When it comes to back pain not many of us know that it can actually originate from the feet and cause a number of other pains as well. People who lead a sedentary life probably don’t stretch their feet as much as they should and as a result suffer from muscle weakness, shortened muscles and back pain as well. If you want to lower your pain you should stretch your feet every morning and even though it may be painful at first as time passes by you’ll feel significant improvement in your condition.


Toe Walking

Toe walking is not just for ballerinas, even us, regular folks can benefit from this exercise as it strengthens your toe muscles, your ligaments and your feet muscles as well.

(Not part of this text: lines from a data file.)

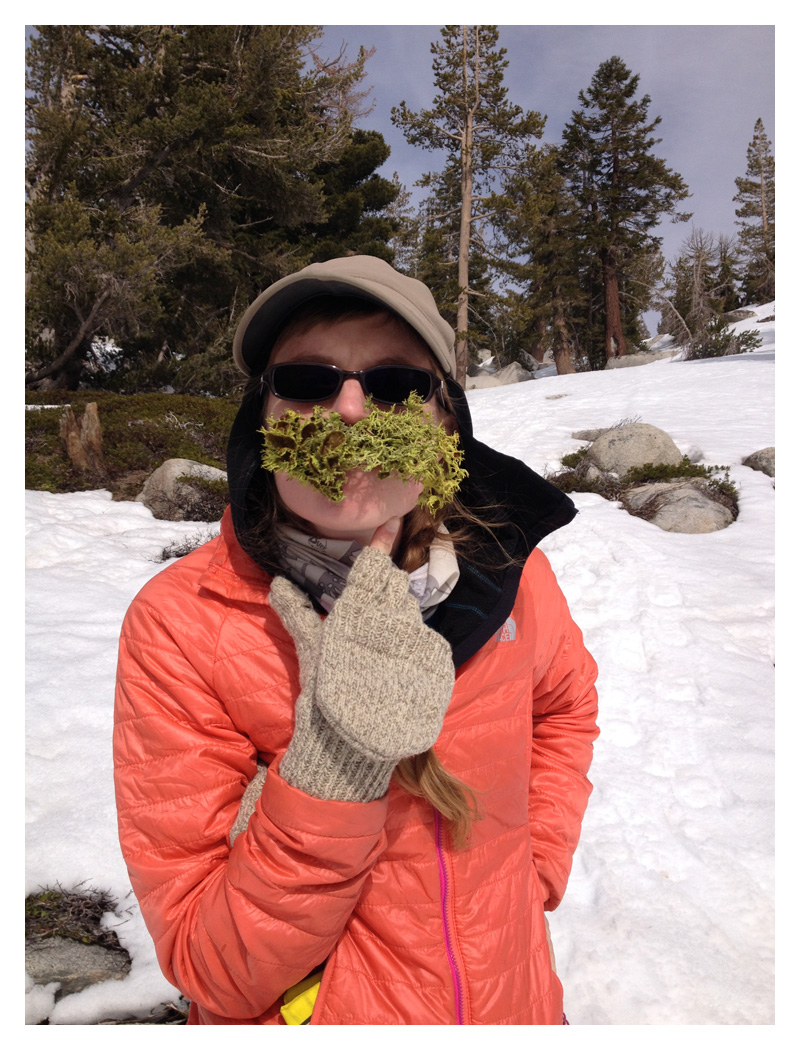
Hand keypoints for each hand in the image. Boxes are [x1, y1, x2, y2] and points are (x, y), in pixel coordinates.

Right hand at [269, 517, 454, 800]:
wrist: (348, 749)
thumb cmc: (323, 699)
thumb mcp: (311, 650)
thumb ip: (297, 613)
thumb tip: (278, 583)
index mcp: (356, 614)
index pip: (372, 569)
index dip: (382, 543)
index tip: (394, 519)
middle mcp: (386, 622)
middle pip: (393, 586)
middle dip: (388, 582)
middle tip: (383, 580)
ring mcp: (411, 643)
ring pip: (409, 611)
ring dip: (399, 614)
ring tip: (386, 629)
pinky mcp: (431, 664)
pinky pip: (426, 639)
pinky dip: (416, 639)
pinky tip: (404, 649)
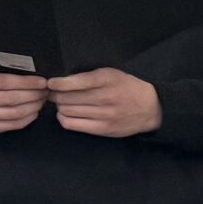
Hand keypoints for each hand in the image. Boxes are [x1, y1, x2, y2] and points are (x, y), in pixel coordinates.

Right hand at [0, 69, 49, 135]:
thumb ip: (0, 73)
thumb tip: (30, 72)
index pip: (5, 82)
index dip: (27, 83)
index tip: (42, 81)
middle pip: (12, 99)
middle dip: (34, 95)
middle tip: (45, 91)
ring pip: (14, 113)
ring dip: (33, 107)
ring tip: (41, 100)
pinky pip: (12, 125)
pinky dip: (27, 119)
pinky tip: (33, 112)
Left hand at [46, 68, 162, 138]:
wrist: (151, 108)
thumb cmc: (126, 87)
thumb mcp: (111, 74)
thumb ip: (89, 76)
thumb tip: (60, 80)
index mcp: (107, 79)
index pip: (77, 82)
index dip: (59, 83)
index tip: (51, 83)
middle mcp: (106, 97)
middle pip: (67, 98)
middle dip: (56, 95)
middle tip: (53, 93)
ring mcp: (104, 115)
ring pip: (67, 111)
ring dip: (60, 106)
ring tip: (61, 103)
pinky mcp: (102, 129)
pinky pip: (72, 125)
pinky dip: (63, 118)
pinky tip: (66, 113)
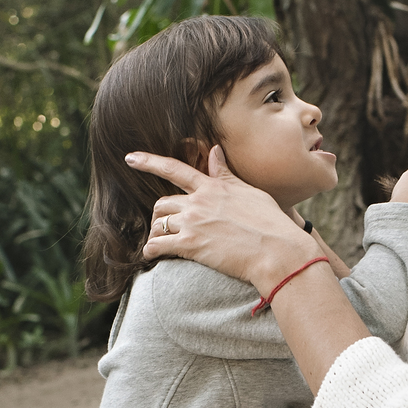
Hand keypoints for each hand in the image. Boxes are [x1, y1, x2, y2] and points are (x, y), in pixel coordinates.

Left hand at [135, 145, 312, 293]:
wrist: (277, 250)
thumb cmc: (271, 223)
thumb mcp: (250, 192)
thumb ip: (227, 174)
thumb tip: (214, 151)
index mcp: (213, 187)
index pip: (175, 169)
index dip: (149, 162)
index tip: (130, 158)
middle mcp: (198, 201)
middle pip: (163, 203)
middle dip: (161, 216)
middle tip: (165, 228)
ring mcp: (193, 222)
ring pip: (159, 224)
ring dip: (157, 234)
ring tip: (161, 244)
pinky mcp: (190, 244)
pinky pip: (158, 245)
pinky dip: (151, 251)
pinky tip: (151, 256)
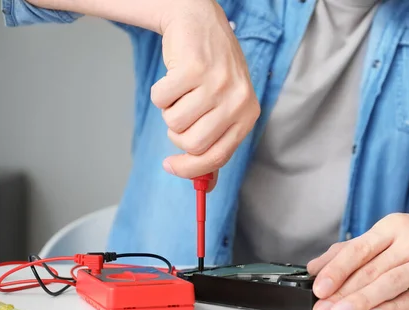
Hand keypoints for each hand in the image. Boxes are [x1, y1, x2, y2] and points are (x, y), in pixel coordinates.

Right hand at [152, 0, 259, 190]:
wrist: (200, 23)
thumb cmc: (211, 72)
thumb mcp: (224, 108)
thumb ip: (215, 145)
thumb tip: (204, 187)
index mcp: (248, 116)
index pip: (217, 158)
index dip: (190, 168)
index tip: (170, 167)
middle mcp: (238, 100)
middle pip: (193, 144)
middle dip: (177, 135)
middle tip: (181, 116)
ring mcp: (217, 83)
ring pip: (174, 122)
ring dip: (169, 111)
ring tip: (182, 93)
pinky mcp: (194, 68)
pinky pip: (161, 99)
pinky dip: (160, 92)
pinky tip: (175, 77)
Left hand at [306, 208, 408, 309]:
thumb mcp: (388, 233)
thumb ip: (351, 250)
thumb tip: (317, 266)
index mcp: (393, 226)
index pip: (359, 249)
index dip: (336, 270)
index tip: (318, 286)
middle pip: (372, 269)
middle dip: (343, 292)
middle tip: (323, 309)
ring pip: (390, 284)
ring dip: (362, 301)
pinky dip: (391, 308)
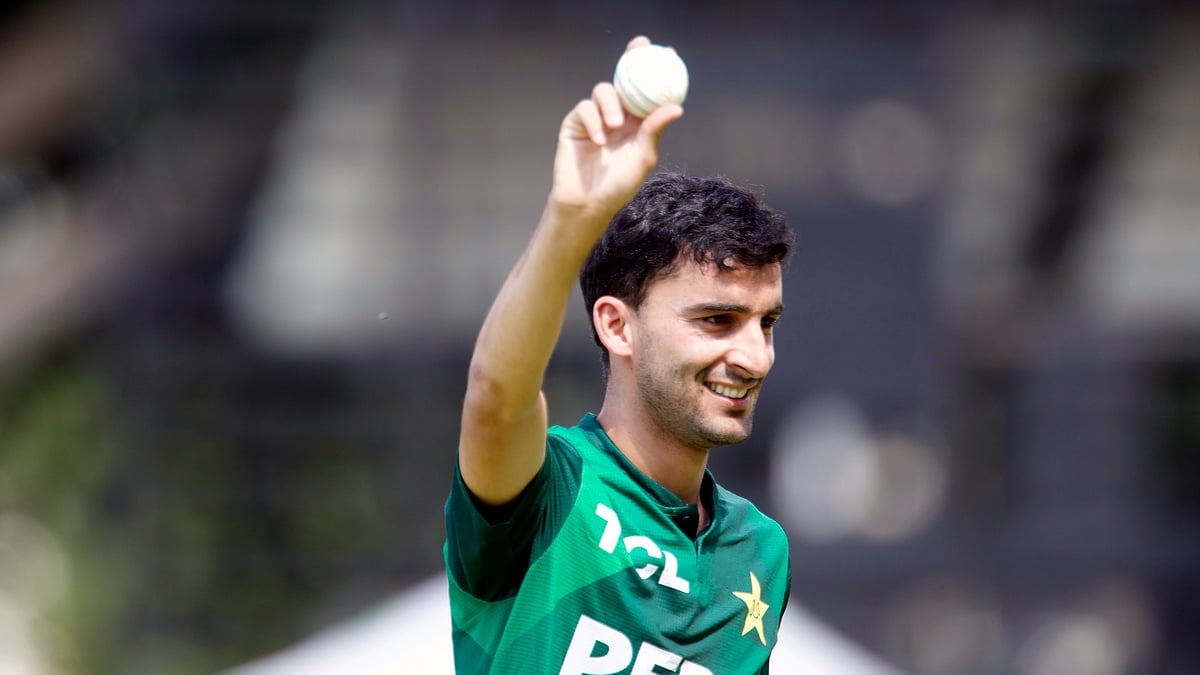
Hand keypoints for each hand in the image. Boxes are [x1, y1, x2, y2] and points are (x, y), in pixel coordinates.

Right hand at [549, 36, 683, 219]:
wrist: (588, 202)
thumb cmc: (618, 185)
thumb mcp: (643, 157)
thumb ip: (654, 130)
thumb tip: (676, 107)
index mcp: (638, 121)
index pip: (647, 90)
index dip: (656, 69)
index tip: (669, 53)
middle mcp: (617, 114)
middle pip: (624, 78)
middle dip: (631, 58)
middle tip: (639, 47)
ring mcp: (595, 117)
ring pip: (602, 91)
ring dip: (610, 104)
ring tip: (615, 126)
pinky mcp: (575, 123)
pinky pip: (585, 109)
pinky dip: (593, 121)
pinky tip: (598, 140)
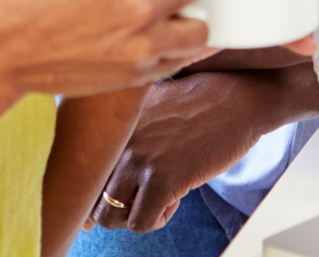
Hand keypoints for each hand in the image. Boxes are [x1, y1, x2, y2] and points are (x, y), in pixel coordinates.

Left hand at [87, 68, 315, 232]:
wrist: (238, 97)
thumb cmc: (200, 103)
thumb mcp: (151, 106)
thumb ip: (124, 137)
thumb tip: (97, 190)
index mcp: (113, 120)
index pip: (80, 168)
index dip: (92, 191)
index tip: (107, 196)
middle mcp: (119, 139)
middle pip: (92, 198)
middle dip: (115, 205)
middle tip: (142, 194)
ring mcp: (139, 159)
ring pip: (110, 216)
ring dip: (135, 213)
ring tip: (158, 195)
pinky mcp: (162, 179)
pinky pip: (142, 222)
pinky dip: (159, 218)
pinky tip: (176, 197)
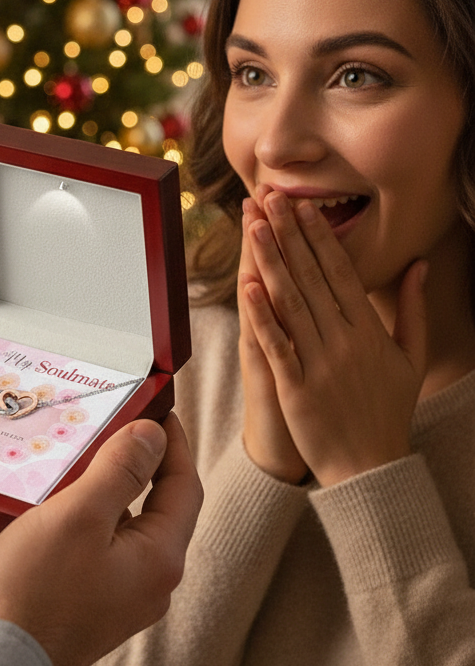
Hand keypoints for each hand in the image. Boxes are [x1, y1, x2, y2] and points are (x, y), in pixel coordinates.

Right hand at [0, 413, 201, 665]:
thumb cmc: (38, 590)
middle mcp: (132, 584)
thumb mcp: (81, 515)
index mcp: (154, 560)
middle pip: (129, 510)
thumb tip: (153, 434)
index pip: (181, 489)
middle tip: (84, 425)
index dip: (172, 444)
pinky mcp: (48, 612)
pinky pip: (22, 561)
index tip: (156, 408)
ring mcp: (91, 601)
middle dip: (103, 466)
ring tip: (18, 461)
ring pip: (71, 534)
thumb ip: (120, 470)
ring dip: (41, 499)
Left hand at [242, 190, 426, 485]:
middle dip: (289, 234)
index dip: (319, 236)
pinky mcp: (296, 387)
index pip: (340, 271)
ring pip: (291, 302)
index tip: (303, 205)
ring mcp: (319, 363)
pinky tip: (247, 285)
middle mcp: (345, 341)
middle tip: (270, 198)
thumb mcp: (411, 357)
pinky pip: (276, 343)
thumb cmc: (388, 410)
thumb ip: (412, 308)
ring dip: (271, 261)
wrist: (371, 467)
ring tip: (255, 226)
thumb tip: (419, 264)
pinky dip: (261, 314)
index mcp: (370, 331)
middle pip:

The exercise is fairly simple to perform:

You should walk forward on your tiptoes for 20 seconds, making sure your feet are straight. Then position your toes outwards and walk for an additional 20 seconds. Next you need to position your toes inwards and walk for an additional 20 seconds. Now rest for about 15 seconds and repeat the exercise 5 more times.

Heel Raises

Heel raises will help you realign your calves’ tendons and ankle joints as well as strengthen your toes and improve your balance.

The exercise:


Place a chair in front of you, stand up straight and raise your right leg. Bend your left leg a bit at the knee and then raise and lower your left heel gently. Align the foot with your leg. Repeat the action 10-20 times, rest a bit and repeat with the other leg. For best results perform 2-3 sets.

Tibias Anterior

This exercise works the smallest muscles in your foot and realigns and strengthens your legs and hips.

The exercise:

For this exercise you’ll need an exercise band and a chair or a bedpost nearby. Wrap the band around the bedpost or the chair and sit down on the ground. Place your right leg straight in front of you while your left leg is bent at the knee. Take the other end of the band and wrap it around the top of your right foot. Place your left foot under it. Bring the toes in towards the head, stay in that position for 2 seconds and release. Perform ten reps and switch legs.

Ankle Circles


Your ankles need to be mobile and flexible or you’ll feel back, knee or hip pain. This exercise promotes ankle flexibility.

The exercise:

Lie down on the ground and make sure you’re comfortable. Bend your legs at the knees and place your feet flat on the ground. Drive your right knee towards your chest and wrap your arms around it while you move the right ankle in circles. Point your toes when they reach 12 o’clock and again at 6 o’clock. Perform 5-10 such circles and switch ankles. For best results you need to do 5 sets with each ankle.

Curl The Toes


This exercise may seem a bit annoying but it’s very effective at strengthening your muscles and improving dexterity. Runners especially benefit from this exercise.

The exercise:

Sit on a chair and place a towel on the floor in front of you. Place your feet on the towel and crumple it with your toes towards you. Perform 5-10 repetitions and crumple it back. Perform 5 sets in every direction. Then rest for a bit and shake your feet and toes to boost blood flow. Place your feet back on the towel and grab the towel with one foot, hold it for about 10 seconds and release. Do the same with the other foot. Perform 5 reps with each foot.

You’ll perform these exercises in less than 20 minutes and with regular use, 2-3 times a week, your back, hip or knee pain will slowly disappear.